# Metallic Ink vs Paint .... a shimmer effect question



## KashakuTatsu (Jul 17, 2010)

Lil bit of background: I am working on different techniques to enhance my dragon drawing. The main dragon I'm working with has a metallic blood red shimmer to her black scales. Up till now I've been working with using stippling, line weight variances, and hatching to create a 3D scale effect then using a scarlet lake pencil over carbon to get the blood red on black appearance. So far it's doing good for small scale work, but I want to work in a medium for larger pieces (like 16" and above).

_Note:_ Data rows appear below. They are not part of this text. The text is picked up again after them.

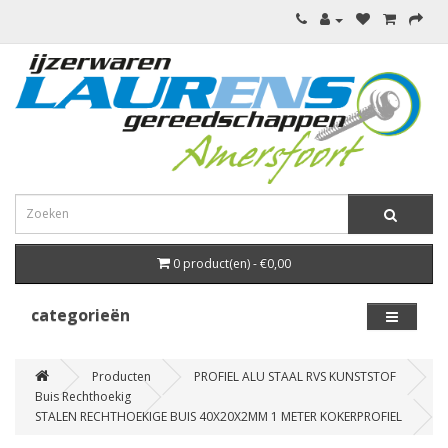
0 product(en) - €0,00
categorieën
Producten
PROFIEL ALU STAAL RVS KUNSTSTOF
Buis Rechthoekig
STALEN RECHTHOEKIGE BUIS 40X20X2MM 1 METER KOKERPROFIEL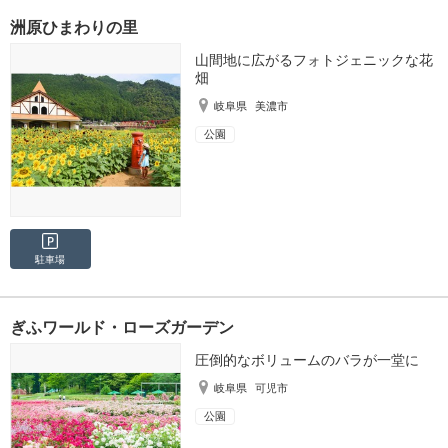
洲原ひまわりの里
山間地に広がるフォトジェニックな花
畑
岐阜県
美濃市
公園
駐車場
ぎふワールド・ローズガーデン
圧倒的なボリュームのバラが一堂に
岐阜県
可児市
公園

I have seen a few artists use ink/pencil combos with either acrylic ink or paint for their 8x11 and larger pieces. 

What is the most cost/time effective solution to get the blood red shimmer for the larger pieces (possibly using acrylic paint instead of pencil, that is yet to be seen)? So far in talking with different art stores I've gotten using embossing (very costly and time consuming), mixing red and gold paint (still kinda spendy), metallic acrylic paint, getting black and red metallic acrylic inks and blending, or putting red glitter paint into the acrylic paint.... 

Any use any of these techniques? I'm really interested in info on the metallic inks (may prove more versatile than paint since could use on the smaller ink projects). and yes am going for realism so the image having the shimmer effect will be a major plus.


----------



## sunandshadow (Jul 17, 2010)

You can get craft acrylic paint with red glitter already in it, $1 or $2 a bottle at Micheals.  I was really happy with what it looked like when I used it to make a blood red sun on a large painting.  You have to really glop it on, on top of an undercoat of a solid red, because the base of all sparkle paints is clear - has to be otherwise you can't see the sparkles because they get coated with the color.  The result has an impressive amount of visual depth but it might kill a piece of paper.  My current acrylic painting has a lot of shiny and metallic colors in it but not sparkles - I have a bottle of solid metallic red but I haven't had a use for that color yet.

I also have a gellyroll ballpoint pen that is an ok sparkly red, but it's not a deep red - most red inks are a lighter orangey red, and the sparkles in them are generally silver.  I got irritated with metallic pens when I realized it was impossible to scan those colors, but I wasn't trying


----------